Новое ужесточение доктрины нашло свое воплощение в фигуре Ива Шартрского, который одновременно был лучшим канонистом своего времени и настоящей совестью французского епископата. В 1094 г. он вернулся из длительной поездки в Рим, где нашел немало древних текстов, обогативших его каноническую коллекцию, которую он как раз принялся собирать. Знания и целеустремленность превратили Ива в убежденного сторонника осуждения второго брака Филиппа. В письме к королю, отказываясь от приглашения на свадьбу, Ив ясно указал на риск, которому подвергают себя его менее щепетильные собратья, и опасности пути, куда вступила королевская власть. «Я не хочу и не могу присутствовать на свадебной церемонии, на которую вы меня пригласили, если перед этим не узнаю, что всеобщий собор законно не провозгласит расторгнутым союз между вами и вашей супругой Бертой и вам разрешено заключить законный брак с той, на ком вы желаете жениться. Говоря так, я полагаю, что не уклоняюсь от верности, коей вам обязан, но, наоборот, выказываю вам наивысшую преданность, ибо считаю этот союз преградой для спасения вашей души и великой угрозой для вашего королевского сана»[57].

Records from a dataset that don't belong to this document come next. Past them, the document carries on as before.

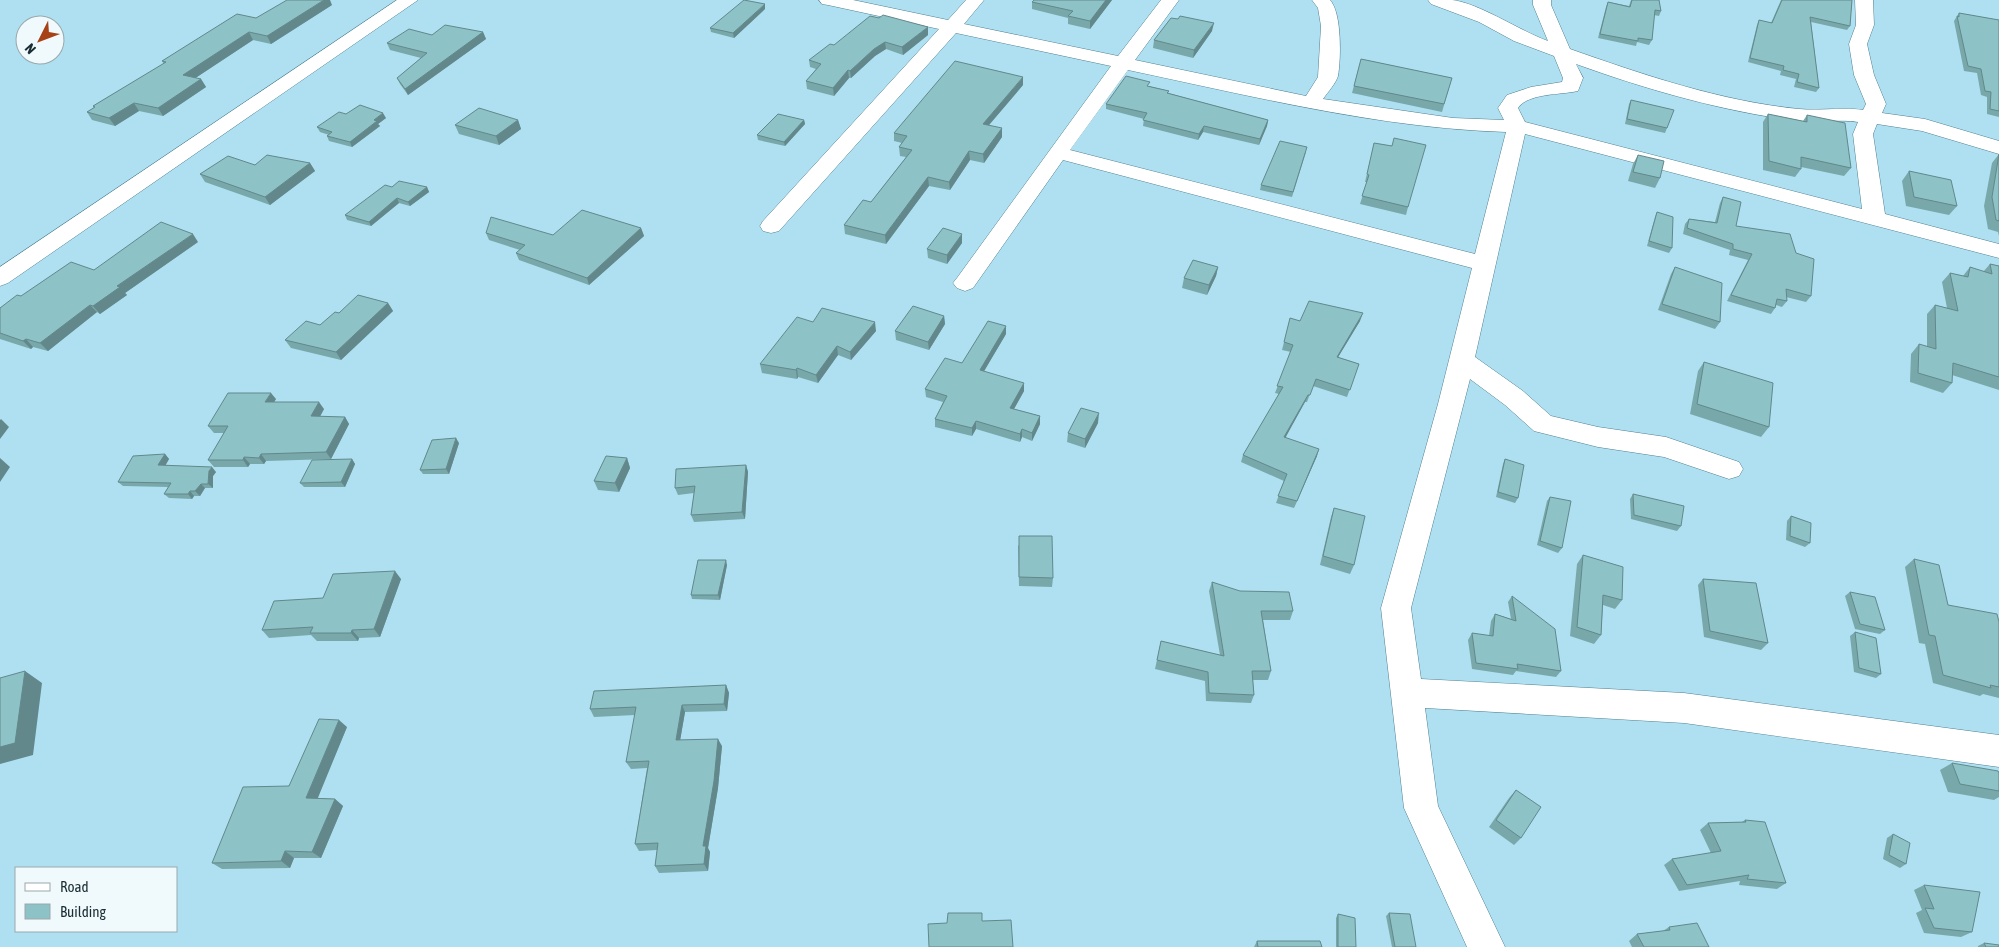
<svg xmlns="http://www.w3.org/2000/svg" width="1999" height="947" font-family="'Asap Condensed',sans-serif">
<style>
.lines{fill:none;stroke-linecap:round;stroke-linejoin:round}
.street-casing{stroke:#518090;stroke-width:1}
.street{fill:#fff;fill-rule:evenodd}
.wall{fill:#79a8aa}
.shaded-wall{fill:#63888b}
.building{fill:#8dc3c6;stroke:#63888b}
</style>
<rect width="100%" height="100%" fill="#aee0f1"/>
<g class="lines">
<!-- street casing -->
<g class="street-casing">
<path id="street" d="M397,0H418L8,283L0,286V267Z
M819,0H853L948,20L966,0H984L964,24L1118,56L1161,0H1179L1135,60L1306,96L1318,77L1321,26L1318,8L1312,0H1330C1342,13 1341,59 1338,76C1336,83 1328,92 1323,99L1453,118L1504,120L1498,108L1507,95L1531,87L1562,82L1563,78L1554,56L1514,41L1479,22L1431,4L1428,0C1436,0 1444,0 1452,0C1479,3 1520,31 1548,41L1533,5V0H1551V5L1570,49C1644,75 1720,101 1799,109C1820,111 1842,107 1863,110L1866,104L1854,75L1849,44L1856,25L1855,0H1873L1874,25L1867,44L1874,75L1886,104L1882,113L1925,119L1999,141V154L1922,131L1877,124L1873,134L1885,214L1999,244V258L1525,134L1475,357L1523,391L1551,416L1598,427L1666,437L1739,462L1743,469L1739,476L1729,479L1664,457L1598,447L1534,431L1505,405L1470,379L1411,608L1421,679L1684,693L1999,735V767L1684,723L1425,708L1438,806L1505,947H1467L1404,808L1381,608L1438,404L1472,268L1063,160L973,288L965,291L957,288L953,283L957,278L1111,66L956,33L779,231L771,233L763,231L760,226L763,221L939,29L828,5L822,4ZM1576,64C1648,90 1722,111 1797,121C1818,123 1838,119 1858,122L1853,134L1862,209L1525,122L1518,108C1528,93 1561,95 1578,91L1583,78ZM1128,70C1252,96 1378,128 1506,132L1475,254L1070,150Z"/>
</g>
<!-- street -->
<use href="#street" class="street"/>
</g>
<!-- wall -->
<path class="wall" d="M1034,0H1112L1090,29L1068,24V18L1032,9V2Z
M1631,0H1659L1661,11L1659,16L1654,15L1652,40L1649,45L1637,42L1636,46L1598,38L1606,7L1608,2L1629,6Z
M1781,0H1852L1850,26L1847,30L1811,22L1819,88L1816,92L1794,87L1796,79L1780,75L1781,71L1748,62L1757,25L1759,20L1771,23Z
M332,5L271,44L253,40L195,78L201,79L206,87L163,116L139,111L115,126L92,120L87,112L94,108L93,106L164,64L162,61L256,18Z
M765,9L734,38L711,32L710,28Z
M1959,13L1999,20V117L1987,114V97L1981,95L1977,73L1964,71L1954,21Z
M1178,19L1212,31L1193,58L1153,48L1154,40Z
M483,32L486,39L408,95L400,84L397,78L421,58L390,50L387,43L432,35Z
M928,35L903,55L886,49L875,56L851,78H849L834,96L807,89L806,81L816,69L810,67L809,60L834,45Z
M1361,59L1452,78L1442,112L1352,93Z
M1023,85L989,125L1002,137L984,163L970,160L950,190L929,186L886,244L845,234L844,225L871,202L906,157L900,156L899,147L902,143L894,141V133Z
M1149,86L1169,91L1168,93L1268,120L1267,126L1259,145L1203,132L1198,140L1143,126L1144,119L1106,109V104Z
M1631,100L1667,128L1665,133L1625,124L1629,104Z
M346,114L386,118L378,124L380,126L352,147L329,141L327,136L329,135L320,132L317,127Z
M1768,114L1803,121L1807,115L1851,168L1844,176L1801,167V169L1795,177L1763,170V122Z
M518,120L521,129L499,145L459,134L455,125Z
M804,120L805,124L785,146L758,140L757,135Z
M1374,143L1392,146L1408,207L1406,215L1360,204L1367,182H1365Z
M1306,152L1292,197L1260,190L1261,185Z
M1999,154V236L1998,232L1988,229L1984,206L1992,163Z
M1638,155L1660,178L1655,188L1628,181L1633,164Z
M310,163L315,171L270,205L205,182L200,174L255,165Z
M1909,171L1957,206L1949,215L1906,206L1902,181Z
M392,187H427L429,192L410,206L399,203L371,226L347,220L345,215Z
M1723,197L1736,226L1811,296L1806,302L1786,297L1787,301L1782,307L1776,305L1775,308L1771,314L1727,301L1748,260L1729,255L1730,250L1683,234L1685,224L1689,219L1715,222L1720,203Z
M1657,212L1672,248L1669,253L1647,246L1655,217Z
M641,228L644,236L589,285L519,260L516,253L520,250L489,240L486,233L553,235Z
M198,242L125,293L127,295L100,314L97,312L48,351L33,347L31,349L0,339V308L21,296L94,270Z
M962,243L947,264L928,258L927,249Z
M1990,264L1999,266V390L1952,375V383L1943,393L1910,382L1911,354L1919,344L1927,347V314L1935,305L1947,308L1942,282L1950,273L1963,276L1970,267L1983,272Z
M1218,267L1216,276L1207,295L1182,288L1184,278Z
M1675,267L1720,322L1715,329L1658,310L1671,274Z
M388,303L393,311L341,360L291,348L285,340L320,325L339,313Z
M944,316L945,324L929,350L896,340L895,331Z
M1290,318L1300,321H1360L1338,357L1359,364L1347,397L1313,386L1307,402H1305L1285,437L1317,456L1294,508L1276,503L1284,481L1241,462L1243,455L1279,394L1275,393L1291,352L1282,350Z
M813,322L876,331L851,360L838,355L818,383L798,377L797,379L762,373L760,364Z
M1006,334L984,371L1024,391L1014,409L1040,416V424L1032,441L1022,437L1020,442L976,429L972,436L935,427V419L943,402L926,397L925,389Z
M1704,362L1769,427L1761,437L1690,414L1698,371Z
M276,399L274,402L324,409L320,417H345L349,424L331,459L266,461L264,464H250L248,467H214L208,460L224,433H214L208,426Z
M1098,423L1085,448L1067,442L1068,433Z
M459,443L449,474H423L420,470Z
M165,454L169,459L165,465L216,472L213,476V488H205L200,496H194L192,499L169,498L164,494L168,487L123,486L118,482Z
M627,458L630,468L619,492L598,490L594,481Z
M352,459L355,464L345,487H304L300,483Z
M1505,459L1518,498L1515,503L1496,497L1503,464Z
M746,465L748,472L745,519L694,522L691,515L694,493L678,495L675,488Z
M1633,494L1681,526L1677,531L1631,519L1630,499Z
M1550,497L1562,548L1558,553L1537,545L1547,501Z
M1334,508L1354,565L1350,574L1320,565L1331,517Z
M1791,516L1810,543L1805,547L1786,540L1787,521Z
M1018,545L1053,578L1052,587L1019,586Z
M1583,555L1622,600L1615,609L1603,605L1601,635L1594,644L1570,636L1577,564Z
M1914,559L1948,605L1999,622V698L1983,694L1980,696L1933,683L1925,644L1919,643L1905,567Z
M727,565L720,600L692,599L691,595Z
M401,579L380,637L359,638L358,641H317L311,635L269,638L262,630L323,598Z
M1703,579L1768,643L1761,650L1704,637L1698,585Z
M1212,582L1293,611L1290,620H1263L1271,671L1268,680H1253L1254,695L1251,703L1206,701L1205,681L1155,669L1161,641L1220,655L1209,591Z
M1850,592L1885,630L1880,634L1855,629L1845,596Z
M1512,596L1561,671L1556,677L1516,671L1513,675L1472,669L1468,640L1472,633L1489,636L1491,621L1495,614L1511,619L1508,602Z
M1855,632L1881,674L1876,678L1854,672L1850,636Z
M726,685L729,693L727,711L685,712L680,740L722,746L718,788L708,848L710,852L708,871L659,873L655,866L657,850L639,851L635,844L647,768L631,769L626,762L635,715L594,717L590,709Z
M347,727L317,798L335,799L343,806L321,858H294L290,868L222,869L212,863Z
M1952,763L1999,791V797L1994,800L1948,792L1940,770Z
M1516,790L1521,838L1514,845L1489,827L1509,798Z
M1745,820L1786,883L1777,889L1739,885L1740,881L1679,891L1664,865L1672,859L1711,853L1700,830L1708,823L1742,822Z
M1893,834L1906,864L1900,868L1883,859L1887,838Z
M1924,885L1972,932L1961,937L1924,933L1916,913L1922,910L1914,890Z
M1389,913L1416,947H1392L1386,916Z
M1338,914L1356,947H1336V918Z
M1669,927L1709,947H1632L1629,941L1637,934L1663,931Z
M1257,941L1322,947H1254Z
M1984,943L1999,947H1978V946Z"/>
<!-- shaded-wall -->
<path class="shaded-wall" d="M324,0H330L332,5L271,44L267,36Z
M1106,0H1112L1090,29V21Z
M765,4V9L734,38L733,33Z
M1214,23L1212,31L1193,58L1194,50Z
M928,27V35L903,55L902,47Z
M249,32L253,40L188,83L183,75Z
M483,32L486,39L408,95L405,89Z
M885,42L886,49L875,56L851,78L850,71L874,49Z
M848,70L849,78L834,96L833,88Z
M1023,77V85L983,132V124Z
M201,79L206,87L163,116L158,108Z
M134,103L139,111L115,126L109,118Z
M383,113L386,118L378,124L380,126L352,147L350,142L374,120Z
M518,120L521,129L499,145L496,136Z
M804,120L805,124L785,146L784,142Z
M1268,120L1267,126L1259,145L1260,139Z
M1204,126L1203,132L1198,140L1199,134Z
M1002,128V137L984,163L983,154Z
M969,151L970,160L950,190L949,182Z
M310,163L315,171L270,205L265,197Z
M928,177L929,186L886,244L885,235Z
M427,187L429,192L410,206L408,202Z
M397,198L399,203L371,226L369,222Z
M641,228L644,236L589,285L587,278Z
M193,234L198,242L125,293L127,295L100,314L93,306L117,286Z
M962,234V243L947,264V255Z
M1218,267L1216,276L1207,295L1209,285Z
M388,303L393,311L341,360L336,352Z
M90,305L97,312L48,351L40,343Z
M1363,313L1360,321L1334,364L1337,357Z
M944,316L945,324L929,350L928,342Z
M875,322L876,331L851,360L850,352Z
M1006,326V334L980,378V370Z
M26,339L33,347L31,349L23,341Z
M837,346L838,355L818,383L816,375Z
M797,368L798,377L797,379L796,370Z
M1024,383V391L1010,416V408Z
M271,393L276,399L270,409L265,402Z
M1308,395L1305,402L1282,444L1284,437Z
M319,402L324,409L316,423L311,416Z
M1099,413L1098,423L1085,448V439Z
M1040,416V424L1032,441V433Z
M345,417L349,424L331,459L326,452Z
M1,419L9,427L0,439V420Z
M976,421V429L972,436V428Z
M1022,429V437L1020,442V434Z
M456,438L459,443L449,474L446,469Z
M1319,449L1317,456L1294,508L1297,501Z
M165,454L169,459L163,470L158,465Z
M261,454L266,461L264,464L259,458Z
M244,457L250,464L248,467L243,460Z
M0,458L10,467L0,482Z
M627,458L630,468L619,492L615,483Z
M352,459L355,464L345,487L341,482Z
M746,465L748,472L745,519L742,512Z
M212,467L216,472L213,476V488L208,484L209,471Z
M201,484L205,488L200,496L195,491Z
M190,491L194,496L192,499L188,494Z
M726,560L727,565L720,600L718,595Z
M395,571L401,579L380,637L374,629Z
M352,630L359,638L358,641L351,633Z
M25,671L42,683L33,755L0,764V747Z
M726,685L729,693L727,711L724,704Z
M682,705L685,712L679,747L676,740Z
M339,720L347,727L315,805L306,798Z
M718,739L722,746L718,788L708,848L710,852L708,871L704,864L703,846Z
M335,799L343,806L321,858L312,852Z
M285,851L294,858L290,868L281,861Z"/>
<!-- building -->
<path class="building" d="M287,0H324L267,36L249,32L183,75L201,79L158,108L134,103L109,118L87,112L95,107L93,106L166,62L162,61L237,14L256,18Z
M744,0L765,4L733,33L710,28Z
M1034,0H1106L1090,21L1068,16L1073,11L1032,2Z
M1632,0H1659L1661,11L1655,10L1652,40L1638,38V41L1600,34L1608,2L1630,7Z
M1782,0H1852L1850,26L1810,17L1819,88L1797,82L1799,74L1783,70L1784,66L1750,58L1759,20L1772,23Z
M1959,13L1999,20V111L1990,109L1991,92L1985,91L1981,69L1968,66L1957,16L1959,17Z
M883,15L928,27L902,47L885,42L874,49L850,71L848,70L833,88L806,81L821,64L809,60L830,44L834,45L870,16L879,18Z
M1180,16L1214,23L1194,50L1154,40L1171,18L1178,19Z
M445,25L483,32L405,89L397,78L427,53L387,43L409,29L432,35Z
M1361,59L1452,78L1444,104L1354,86Z
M955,61L1023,77L983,124L1002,128L983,154L969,151L949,182L928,177L885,235L844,225L863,200L871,202L912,150L899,147L907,136L894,133Z
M1126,76L1150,82L1147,86L1169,91L1167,93L1268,120L1260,139L1204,126L1199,134L1143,120L1147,113L1106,104Z
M1631,100L1674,110L1667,128L1627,119Z
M360,105L383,113L374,120L377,121L350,142L327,136L332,132L317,127L339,112L346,114Z
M479,108L518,120L496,136L455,125Z
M778,114L804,120L784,142L757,135Z
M1768,114L1807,122V115L1845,123L1851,168L1801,157V169L1769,161Z
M1394,138L1426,145L1408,207L1362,196L1369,175L1367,174L1374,143L1392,146Z
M1280,141L1307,147L1293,192L1261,185Z
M1999,154V221L1996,220L1992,197Z
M267,155L310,163L265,197L200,174L228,156L255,165Z
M1638,155L1664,161L1660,178L1633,172Z
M1909,171L1951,180L1957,206L1914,197Z
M399,181L427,187L408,202L397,198L369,222L345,215L385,185L392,187Z
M1723,197L1741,202L1736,226L1790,234L1796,253L1814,259L1811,296L1786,289L1787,301L1777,299L1775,308L1731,295L1752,254L1733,249V244L1687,228L1689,219L1717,223Z
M582,210L641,228L587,278L516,253L525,245L486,233L491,217L553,235Z
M1657,212L1673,217L1672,248L1649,241Z
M161,222L193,234L117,286L120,287L93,306L90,305L40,343L26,339L23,341L0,333V308L17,295L21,296L71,262L94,270Z
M943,228L962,234L947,255L927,249Z
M1193,260L1218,267L1209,285L1184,278Z
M1990,264L1999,266V377L1953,363L1952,383L1918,373L1919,344L1936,349L1935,305L1958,311L1950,273L1968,277L1970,267L1992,274Z
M1675,267L1722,283L1720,322L1662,304Z
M358,295L388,303L336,352L285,340L306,321L320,325L335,312L339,313Z
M1309,301L1363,313L1337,357L1359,364L1350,390L1316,379L1310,395H1308L1284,437L1319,449L1297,501L1278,496L1287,474L1243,455L1283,387L1277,386L1293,345L1284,342L1290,318L1300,321Z
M913,306L944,316L928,342L895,331Z
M822,308L875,322L850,352L837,346L816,375L797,368L796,370L760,364L797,317L813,322Z
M988,321L1006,326L980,370L1024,383L1010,408L1040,416L1032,433L1022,429L1020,434L976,421L972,428L935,419L947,396L925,389L945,358L962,363Z
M1704,362L1773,383L1769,427L1697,404Z
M228,393H271L265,402H319L311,416L345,417L326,452L261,454L259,458L244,457L243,460H208L228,426H208Z
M1081,408L1099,413L1085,439L1068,433Z
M456,438L446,469L420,470L432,440Z
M165,454L158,465L212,467L209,471L208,484H201L195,491H190L188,494H164L171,483L118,482L133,456Z
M606,456L627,458L615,483L594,481Z
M352,459L341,482L300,483L312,460Z
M1505,459L1524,465L1518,498L1498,492Z
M746,465L742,512L691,515L695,486L675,488L676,469Z
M1633,494L1684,506L1681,526L1634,515Z
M1550,497L1571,501L1562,548L1540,541Z
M1334,508L1365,516L1354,565L1323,556Z
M1791,516L1811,523L1810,543L1790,536Z
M1019,536H1052L1053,578L1019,577Z
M1583,555L1623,567L1622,600L1603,595L1601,635L1577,627Z
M1914,559L1939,565L1948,605L1997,614L1999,622V687L1990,685L1991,688L1943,675L1935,636L1929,635Z
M698,560H726L718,595H691Z
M395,571L374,629L352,630L351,633H310L313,627L262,630L274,601L323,598L333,574Z
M1703,579L1756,583L1768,643L1710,631Z
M1212,582L1240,591L1289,592L1293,611H1261L1271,671H1252L1254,695L1209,693L1208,672L1157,660L1161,641L1224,656Z
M1850,592L1875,597L1885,630L1860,624Z
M1512,596L1555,629L1561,671L1517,664L1518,669L1476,663L1472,633L1493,636L1495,614L1516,621Z
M1855,632L1876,638L1881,674L1859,668Z
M25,671L15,743L0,747V678Z
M726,685L724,704L682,705L676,740L718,739L714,781L703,846H706L704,864L655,866L658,843L635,844L649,761L626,762L636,707L590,709L594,691Z
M319,719L339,720L306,798L335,799L312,852L285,851L281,861L212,863L243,787L289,786Z
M1952,763L1998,771L1999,773V791L1960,784Z
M1516,790L1541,807L1521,838L1496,820Z
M1745,820L1765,822L1786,883L1747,879L1749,875L1687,885L1672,859L1721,851L1708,823L1746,822Z
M1893,834L1910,843L1906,864L1889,855Z
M1924,885L1980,892L1972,932L1934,928L1925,908L1934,909Z
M948,913H982V921L1011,920L1013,947H929L928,924L947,923Z
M1389,913L1410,914L1416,947H1395Z
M1338,914L1355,918L1356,947H1338Z
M1697,923L1709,947H1644L1637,934L1670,930L1669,927Z
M1257,941H1320L1322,947H1258Z
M1984,943L1999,945V947H1986Z"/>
<!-- legend -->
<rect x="15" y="867" width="162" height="65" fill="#f0fafd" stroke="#9aa8ac"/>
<rect x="25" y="883" width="25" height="8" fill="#ffffff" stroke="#9aa8ac"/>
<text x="60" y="892" font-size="15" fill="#192d33">Road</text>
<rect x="25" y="904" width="25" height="15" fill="#8dc3c6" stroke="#9aa8ac"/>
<text x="60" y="917" font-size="15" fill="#192d33">Building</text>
<!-- north arrow -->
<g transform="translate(40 40) rotate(228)"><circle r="24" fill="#f0fafd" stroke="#9aa8ac"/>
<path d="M0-4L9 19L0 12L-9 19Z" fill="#a74116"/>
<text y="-8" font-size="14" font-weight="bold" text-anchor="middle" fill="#192d33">N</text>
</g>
</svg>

Смерть Берты, последовавшая чуть позже, могла бы помочь узаконить брак между Филиппом и Бертрадой; по меньшей мере на это надеялись король и архиепископ Реймсский, которые тотчас же созвали собор в Реймсе (1094 г.). Но Бертрада все же оставалась замужем за графом Анжуйским, и епископы, разделявшие мнение Ива Шартрского, по-прежнему упорствовали. В тот же год папский легат Гуго де Ди созвал новый собор в Отене, который отлучил короля от церкви. Филипп отправил посольство к папе, тогда находившемуся в Пьяченце; посольство добилось отсрочки, но Филипп так и не расстался с Бертрадой.

Клермонский собор

На клермонском соборе в 1095 г. Урбан II в свою очередь отлучил короля; в следующем году он наложил на королевство интердикт — иначе говоря, всему населению было отказано в церковных таинствах и богослужениях. Напомним, что в это время началась подготовка к Первому крестовому походу; из-за проступка своего короля французы — составлявшие костяк крестоносного воинства — были лишены духовной поддержки в тот самый момент, когда всю страну охватило чувство религиозной экзальтации. Ситуация была парадоксальной и, несомненно, невыносимой для будущих крестоносцев. Для них тем более шокирующей была мысль, что отлучение короля произошло на собрании в Клермоне, которое стало знаменитым благодаря призыву к крестовому походу и где обновили предписания ради сохранения мира и подтвердили меры, направленные против женатых священников.

Примирение

Казалось, что Филипп раскаялся в 1098 г.; с него сняли отлучение, но он так и не расстался с Бертрадой. Тогда его отлучили снова. Но король опять обещал отослать прочь Бертраду, и папа Пасхалий II, нуждавшийся в помощи короля против императора, вновь ввел его в сообщество христиан 2 декабря 1104 г. На деле Бертрада осталась с королем до самой его смерти; меж тем она родила ему двух сыновей, Филиппа и Флора, а также дочь Цецилию. Подобное положение дел молчаливо признавалось всеми сторонами и никак не помешало папе посетить Францию в 1107 г., чтобы заключить со старым королем и его наследником соглашение фундаментальной важности о епископской инвеституре[58]. Этот договор был тем более примечателен, что сам Филипп никогда не вел себя безупречно в вопросах назначения на церковные посты; его обвиняли в том, что он использует свое влияние в обмен на деньги, и эти слабости, без сомнения, навлекли на него недовольство клириков-реформаторов.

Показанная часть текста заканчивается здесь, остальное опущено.